Nevertheless, we also understand that there is more complexity to a person’s personality, history, and relationships beyond identifying as LGBTQ+. Our commitment is to value each individual as a whole person with curiosity and respect for all that makes them unique, while compassionately holding awareness of how identity-based mistreatment affects mental health.
People who identify as LGBTQ+ are more likely than heterosexual and cis-gender people to experience mental health difficulties.

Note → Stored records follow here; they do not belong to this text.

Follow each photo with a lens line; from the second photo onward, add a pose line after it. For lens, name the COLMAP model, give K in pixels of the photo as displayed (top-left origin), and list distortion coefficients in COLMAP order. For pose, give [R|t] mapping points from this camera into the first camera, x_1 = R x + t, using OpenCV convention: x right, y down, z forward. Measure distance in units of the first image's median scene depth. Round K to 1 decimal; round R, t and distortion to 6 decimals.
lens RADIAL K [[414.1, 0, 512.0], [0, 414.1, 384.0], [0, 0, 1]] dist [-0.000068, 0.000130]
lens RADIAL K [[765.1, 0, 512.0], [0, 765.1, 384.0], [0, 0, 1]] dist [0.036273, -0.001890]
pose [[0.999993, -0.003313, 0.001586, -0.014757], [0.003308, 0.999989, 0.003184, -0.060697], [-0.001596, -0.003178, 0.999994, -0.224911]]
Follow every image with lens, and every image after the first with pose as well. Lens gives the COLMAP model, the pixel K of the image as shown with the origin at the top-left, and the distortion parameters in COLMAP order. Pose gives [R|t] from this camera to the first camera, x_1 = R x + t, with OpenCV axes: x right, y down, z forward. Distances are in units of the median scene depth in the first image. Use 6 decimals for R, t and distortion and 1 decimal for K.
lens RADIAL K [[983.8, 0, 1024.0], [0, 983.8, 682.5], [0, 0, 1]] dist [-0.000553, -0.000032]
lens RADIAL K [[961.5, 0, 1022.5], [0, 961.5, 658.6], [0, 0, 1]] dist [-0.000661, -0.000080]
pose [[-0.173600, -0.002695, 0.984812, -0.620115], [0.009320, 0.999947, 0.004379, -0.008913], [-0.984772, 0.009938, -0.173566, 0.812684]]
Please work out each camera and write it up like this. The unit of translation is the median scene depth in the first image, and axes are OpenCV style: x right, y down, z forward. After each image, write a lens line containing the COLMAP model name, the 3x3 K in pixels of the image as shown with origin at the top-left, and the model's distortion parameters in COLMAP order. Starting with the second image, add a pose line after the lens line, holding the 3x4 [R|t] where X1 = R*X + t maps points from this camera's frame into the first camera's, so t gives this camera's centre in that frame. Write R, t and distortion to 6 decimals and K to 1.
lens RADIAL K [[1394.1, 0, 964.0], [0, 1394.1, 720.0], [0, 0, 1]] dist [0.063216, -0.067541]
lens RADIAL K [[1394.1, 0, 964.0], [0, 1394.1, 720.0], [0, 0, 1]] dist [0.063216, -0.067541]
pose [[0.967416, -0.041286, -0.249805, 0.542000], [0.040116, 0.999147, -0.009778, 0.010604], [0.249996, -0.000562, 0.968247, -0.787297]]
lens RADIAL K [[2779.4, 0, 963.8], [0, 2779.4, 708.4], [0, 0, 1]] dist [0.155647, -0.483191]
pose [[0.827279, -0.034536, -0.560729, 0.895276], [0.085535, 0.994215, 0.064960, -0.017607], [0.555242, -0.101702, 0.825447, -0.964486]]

Lesbian, gay, and bisexual (LGB) adults are twice as likely to be diagnosed with a mental health condition than straight/cis-adults, and LGB adolescents are five times more likely to attempt suicide than straight/cis-teens. Furthermore, nearly half of all transgender adults report they have contemplated suicide in the past year, compared to only 4% of the general population. Overall, LGBTQ+ people are at significantly higher risk for suicidal thoughts and attempts than the general population.
Many LGBTQ+ adults, teens, and children are fighting not only fight stigma based on their identities but fight mental health-related stigma as well, which increases the barriers to seeking help. The mental-health community has a troubled history of pathologizing LGBTQ+ “symptoms” instead of understanding the full context in which psychological distress occurs. Through research and advocacy from leaders in the LGBTQ+ community, the field has come a long way in its understanding of ethical and effective mental health care for marginalized populations. Tragically, there are still “professionals” who use harmful practices. Finding an affirming therapist can prove to be a challenge. At the Chrysalis Center, we consider ourselves LGBTQ+ allies and adhere to the most up-to-date ethical guidelines for competent treatment. We offer individual therapy for LGBTQ+ adults and adolescents, family therapy, and relationship counseling, which includes poly/consensual non-monogamous relationships.